While the common man has to pay Rs 1,000 for putting up a hoarding in the city, political parties pay a meager Rs 198 per hoarding to the civic body.
Taking note of this disparity, the Bombay high court, on Friday, asked the Brihanmumbai Municipal Corporation (BMC) to consider increasing the hoarding rates for political parties.
A division bench of chief justice Mohit Shah and justice SJ Vazifdar asked the BMC to consider changing the rate while hearing a public interest litigation (PIL) filed by city-based NGO Janhit Manch.
Bhagwanji Rayani, founder of the NGO, argued that while political parties are charged Rs 198 per hoarding, the common man has to pay the BMC Rs 1,000 for putting up a hoarding.

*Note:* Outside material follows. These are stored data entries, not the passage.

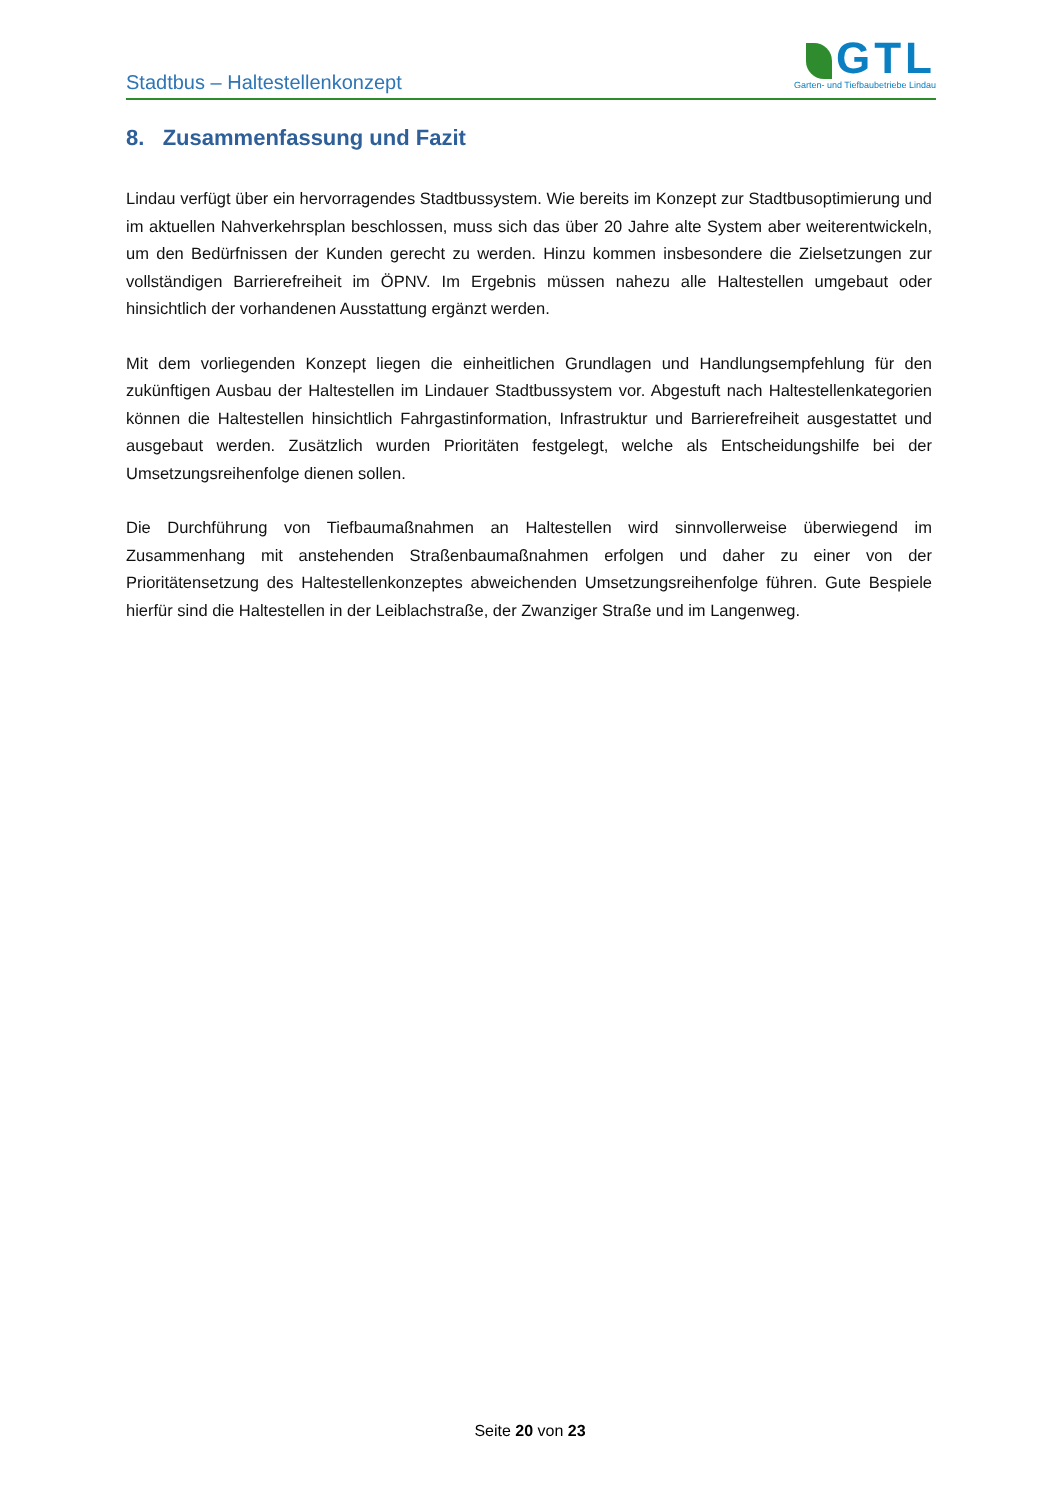Stadtbus – Haltestellenkonzept
GTL
Garten- und Tiefbaubetriebe Lindau
8. Zusammenfassung und Fazit
Lindau verfügt über ein hervorragendes Stadtbussystem. Wie bereits im Konzept zur Stadtbusoptimierung und im aktuellen Nahverkehrsplan beschlossen, muss sich das über 20 Jahre alte System aber weiterentwickeln, um den Bedürfnissen der Kunden gerecht zu werden. Hinzu kommen insbesondere die Zielsetzungen zur vollständigen Barrierefreiheit im ÖPNV. Im Ergebnis müssen nahezu alle Haltestellen umgebaut oder hinsichtlich der vorhandenen Ausstattung ergänzt werden.
Mit dem vorliegenden Konzept liegen die einheitlichen Grundlagen und Handlungsempfehlung für den zukünftigen Ausbau der Haltestellen im Lindauer Stadtbussystem vor. Abgestuft nach Haltestellenkategorien können die Haltestellen hinsichtlich Fahrgastinformation, Infrastruktur und Barrierefreiheit ausgestattet und ausgebaut werden. Zusätzlich wurden Prioritäten festgelegt, welche als Entscheidungshilfe bei der Umsetzungsreihenfolge dienen sollen.
Die Durchführung von Tiefbaumaßnahmen an Haltestellen wird sinnvollerweise überwiegend im Zusammenhang mit anstehenden Straßenbaumaßnahmen erfolgen und daher zu einer von der Prioritätensetzung des Haltestellenkonzeptes abweichenden Umsetzungsreihenfolge führen. Gute Bespiele hierfür sind die Haltestellen in der Leiblachstraße, der Zwanziger Straße und im Langenweg.
Seite 20 von 23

Rayani pointed out that this was his fourth PIL against hoardings that deface the city.
After hearing Rayani’s plea, justice Vazifdar remarked that the solution would be filing a contempt petition.
“File contempt against the concerned authorities. Another PIL would not be the solution,” said justice Vazifdar, adding that the issue of defacement of public properties was more important than the money [charges for hoardings].
Rayani told the court that he had also filed a contempt petition in the high court, which is pending.
Replying to the court’s query, BMC’s counsel Anil Sakhare said they have guidelines for giving permission to put up hoardings.
“There are three categories in which permissions are given — religious/public trust, commercial and political,” said Sakhare.
He pointed that the BMC has suspended a senior inspector of the license department for lapse on his part while granting permission to put up a hoarding.